Another thing I should tell you about is the way some of the people in Moscow and in the Soviet Embassy in Ottawa tried to get me involved in some of their intelligence activity, chiefly in gathering information. Most of it was of a general nature about Canadian society, but they were obviously also interested in the Party and its members, because over the post-war years Soviet embassy people asked me on three separate occasions for my biography — a detailed biography —which I supplied. And I know others were also asked. They tried to involve me during some of my earlier trips to the Soviet Union, before the exposure of Stalin's crimes, and they might have succeeded, because I was, after all, a very loyal Communist, and an ardent supporter of the Soviet Union. But soon after I began to have many doubts and reservations. It so happened, however, that in 1956, after the split in the party, I was elected to the National Executive Committee. And apparently after the Gouzenko affair in 1946 the higher-ups in Soviet intelligence had agreed to keep their hands off Party members who were on the National Committee.

Why I didn't quit in 1956

Speaking of 1956, I often ask myself why I didn't leave the Party at the time of the split. I certainly felt very much like doing so at the time. I agreed with most of the criticisms that were made by MacLeod, Salsberg, Penner, Binder and Edna Ryerson, and especially John Stewart, whom I admired and respected very much. I was very much on their side in the arguments that were presented, although I also felt badly about the fact that the Party was being rent asunder. I was with them ideologically, but I found it hard to actually leave the Party. It would have been a heart-wrenching experience for me. All my family, including my wife's side of it, were loyal Communists, especially my father, who had been an ardent Communist all his life. I would have been renounced by my family and close friends and become a virtual pariah among them. An indication of that was that after the events in Czechoslovakia there was a painful split in the family, wherein my wife's sister didn't speak or write to her for a long time.

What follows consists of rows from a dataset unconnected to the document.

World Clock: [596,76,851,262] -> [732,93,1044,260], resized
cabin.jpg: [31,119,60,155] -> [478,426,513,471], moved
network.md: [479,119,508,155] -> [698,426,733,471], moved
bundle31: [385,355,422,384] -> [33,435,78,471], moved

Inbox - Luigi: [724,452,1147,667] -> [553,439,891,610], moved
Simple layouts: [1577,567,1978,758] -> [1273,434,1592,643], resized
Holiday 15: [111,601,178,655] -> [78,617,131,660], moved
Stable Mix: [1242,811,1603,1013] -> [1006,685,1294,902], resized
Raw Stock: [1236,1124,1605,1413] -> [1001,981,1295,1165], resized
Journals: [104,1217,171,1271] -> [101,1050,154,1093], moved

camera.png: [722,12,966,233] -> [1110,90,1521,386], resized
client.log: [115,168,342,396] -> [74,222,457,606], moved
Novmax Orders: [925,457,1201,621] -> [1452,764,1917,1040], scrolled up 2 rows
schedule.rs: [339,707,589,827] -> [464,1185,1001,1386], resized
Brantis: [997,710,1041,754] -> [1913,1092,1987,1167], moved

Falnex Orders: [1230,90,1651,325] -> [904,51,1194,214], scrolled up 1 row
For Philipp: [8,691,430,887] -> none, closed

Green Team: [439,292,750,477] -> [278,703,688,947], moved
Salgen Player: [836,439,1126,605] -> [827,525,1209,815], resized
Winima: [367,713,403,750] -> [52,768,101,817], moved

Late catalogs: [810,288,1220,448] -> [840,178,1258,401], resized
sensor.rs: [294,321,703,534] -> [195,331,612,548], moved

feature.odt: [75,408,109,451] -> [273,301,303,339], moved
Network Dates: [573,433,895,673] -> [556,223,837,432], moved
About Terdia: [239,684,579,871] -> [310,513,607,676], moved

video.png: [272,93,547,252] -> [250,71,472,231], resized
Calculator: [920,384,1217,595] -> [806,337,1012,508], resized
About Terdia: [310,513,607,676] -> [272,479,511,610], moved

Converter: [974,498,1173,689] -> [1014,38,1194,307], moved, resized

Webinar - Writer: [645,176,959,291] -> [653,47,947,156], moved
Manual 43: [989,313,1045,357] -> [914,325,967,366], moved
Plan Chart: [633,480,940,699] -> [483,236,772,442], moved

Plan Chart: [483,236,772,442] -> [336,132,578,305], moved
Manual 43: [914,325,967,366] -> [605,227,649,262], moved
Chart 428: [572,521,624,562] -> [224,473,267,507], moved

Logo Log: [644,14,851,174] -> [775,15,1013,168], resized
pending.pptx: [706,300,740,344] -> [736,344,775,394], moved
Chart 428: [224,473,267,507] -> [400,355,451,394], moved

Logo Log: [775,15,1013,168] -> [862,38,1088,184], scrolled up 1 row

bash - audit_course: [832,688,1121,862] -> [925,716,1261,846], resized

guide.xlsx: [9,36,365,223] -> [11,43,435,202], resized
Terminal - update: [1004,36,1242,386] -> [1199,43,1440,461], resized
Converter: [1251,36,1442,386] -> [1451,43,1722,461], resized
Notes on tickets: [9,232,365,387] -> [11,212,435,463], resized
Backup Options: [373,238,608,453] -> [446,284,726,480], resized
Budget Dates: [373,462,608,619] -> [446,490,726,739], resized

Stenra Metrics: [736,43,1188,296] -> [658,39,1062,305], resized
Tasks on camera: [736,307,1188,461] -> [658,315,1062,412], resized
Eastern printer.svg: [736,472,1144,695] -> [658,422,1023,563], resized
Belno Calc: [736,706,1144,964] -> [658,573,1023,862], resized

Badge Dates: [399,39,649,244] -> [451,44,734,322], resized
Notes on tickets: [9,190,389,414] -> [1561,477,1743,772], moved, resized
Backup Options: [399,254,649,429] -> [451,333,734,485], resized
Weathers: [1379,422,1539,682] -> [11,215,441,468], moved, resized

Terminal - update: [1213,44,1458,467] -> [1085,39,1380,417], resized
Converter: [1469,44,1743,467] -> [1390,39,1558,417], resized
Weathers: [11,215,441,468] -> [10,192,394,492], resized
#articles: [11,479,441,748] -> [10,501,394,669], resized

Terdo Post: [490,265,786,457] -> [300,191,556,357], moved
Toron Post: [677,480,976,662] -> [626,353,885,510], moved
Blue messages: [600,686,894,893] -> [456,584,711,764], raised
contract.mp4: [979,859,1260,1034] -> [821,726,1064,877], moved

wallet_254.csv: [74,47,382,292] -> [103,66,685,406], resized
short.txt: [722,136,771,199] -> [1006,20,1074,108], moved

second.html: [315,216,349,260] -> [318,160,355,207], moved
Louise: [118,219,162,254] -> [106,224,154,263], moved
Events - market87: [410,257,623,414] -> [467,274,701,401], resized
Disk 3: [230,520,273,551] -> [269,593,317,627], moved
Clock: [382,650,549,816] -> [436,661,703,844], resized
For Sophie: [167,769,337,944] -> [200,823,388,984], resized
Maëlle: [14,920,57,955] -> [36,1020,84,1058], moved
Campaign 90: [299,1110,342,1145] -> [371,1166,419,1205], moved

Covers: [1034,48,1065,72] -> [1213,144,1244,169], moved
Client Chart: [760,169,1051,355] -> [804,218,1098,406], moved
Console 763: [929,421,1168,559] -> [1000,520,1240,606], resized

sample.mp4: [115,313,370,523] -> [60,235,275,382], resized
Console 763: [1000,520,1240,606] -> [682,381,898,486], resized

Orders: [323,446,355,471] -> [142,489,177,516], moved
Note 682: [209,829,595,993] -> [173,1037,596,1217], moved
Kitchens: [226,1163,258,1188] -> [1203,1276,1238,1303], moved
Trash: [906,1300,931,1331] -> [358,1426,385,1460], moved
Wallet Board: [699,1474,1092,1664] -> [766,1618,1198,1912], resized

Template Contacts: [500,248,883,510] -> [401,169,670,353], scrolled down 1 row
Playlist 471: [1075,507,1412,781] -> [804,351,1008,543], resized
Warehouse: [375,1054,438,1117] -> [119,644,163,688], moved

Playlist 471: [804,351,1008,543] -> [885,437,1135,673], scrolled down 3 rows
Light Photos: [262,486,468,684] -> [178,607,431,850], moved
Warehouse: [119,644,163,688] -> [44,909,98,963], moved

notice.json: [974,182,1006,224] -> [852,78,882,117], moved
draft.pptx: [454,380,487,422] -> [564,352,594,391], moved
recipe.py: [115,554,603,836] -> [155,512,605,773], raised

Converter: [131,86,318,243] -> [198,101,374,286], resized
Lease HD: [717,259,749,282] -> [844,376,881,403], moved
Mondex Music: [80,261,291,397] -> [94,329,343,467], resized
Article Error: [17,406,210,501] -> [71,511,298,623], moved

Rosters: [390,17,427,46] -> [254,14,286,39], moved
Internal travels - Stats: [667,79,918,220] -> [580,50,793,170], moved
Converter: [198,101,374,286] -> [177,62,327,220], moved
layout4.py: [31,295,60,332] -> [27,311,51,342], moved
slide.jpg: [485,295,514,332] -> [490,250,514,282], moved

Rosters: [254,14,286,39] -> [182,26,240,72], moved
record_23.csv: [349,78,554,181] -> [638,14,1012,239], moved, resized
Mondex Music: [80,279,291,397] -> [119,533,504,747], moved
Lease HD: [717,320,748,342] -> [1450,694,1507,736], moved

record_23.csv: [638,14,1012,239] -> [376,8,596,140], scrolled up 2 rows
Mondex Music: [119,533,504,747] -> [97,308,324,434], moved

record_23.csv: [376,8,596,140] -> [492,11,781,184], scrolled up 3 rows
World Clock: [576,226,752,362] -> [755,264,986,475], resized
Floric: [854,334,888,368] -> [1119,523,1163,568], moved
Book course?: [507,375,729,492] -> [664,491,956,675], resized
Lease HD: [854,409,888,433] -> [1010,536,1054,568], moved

The other reason was that I was anxious to preserve Party unity. I thought that perhaps the Party could still be saved, and I had great hopes that with Leslie Morris in the leadership it could change. It was a false hope, of course, but it was there. So I went along. I was elected to the National Executive and was still was very much under the influence of the ideology that prevailed in the Party at that time.

I should add that after 1956 my attitude to the Party changed considerably. I became much more critical of its policies in discussions. I questioned a lot of things. The one positive thing was Morris's leadership. I had great hopes, because he tried to change the Party, to improve the Party, to make it more Canadian. Unfortunately, he died soon after that. Later, I realized that he could not have succeeded.

A nervous breakdown

In 1958, however, I became quite ill with severe stomach problems and numerous other ailments, which eventually was diagnosed as a nervous breakdown. So the Party leadership arranged to have me go to the Soviet Union for treatment. I was sent to Sochi, in the Caucasus mountain region, for 28 days — that's the usual term — but my symptoms were so severe that they kept me there for 40 days. In Sochi I met a young man from Hungary, Karol Erdelj, who turned out to be the personal secretary of Janos Kadar, the Hungarian Party leader. We got along very well, and before we parted, he said, "Why don't you visit Hungary?" I told him I wasn't scheduled to, but he said, "Just say the word and we can arrange it, and I'll meet you." I decided to take him up on it, and when I got back to Moscow I told the Party officials about the offer.

Arrangements were made, and on my way back to Canada I stopped in Hungary for a few days. I was shown around Budapest and environs and, since this was only two years after the revolution there, I was also told a lot about how and why it happened, both the official and unofficial versions.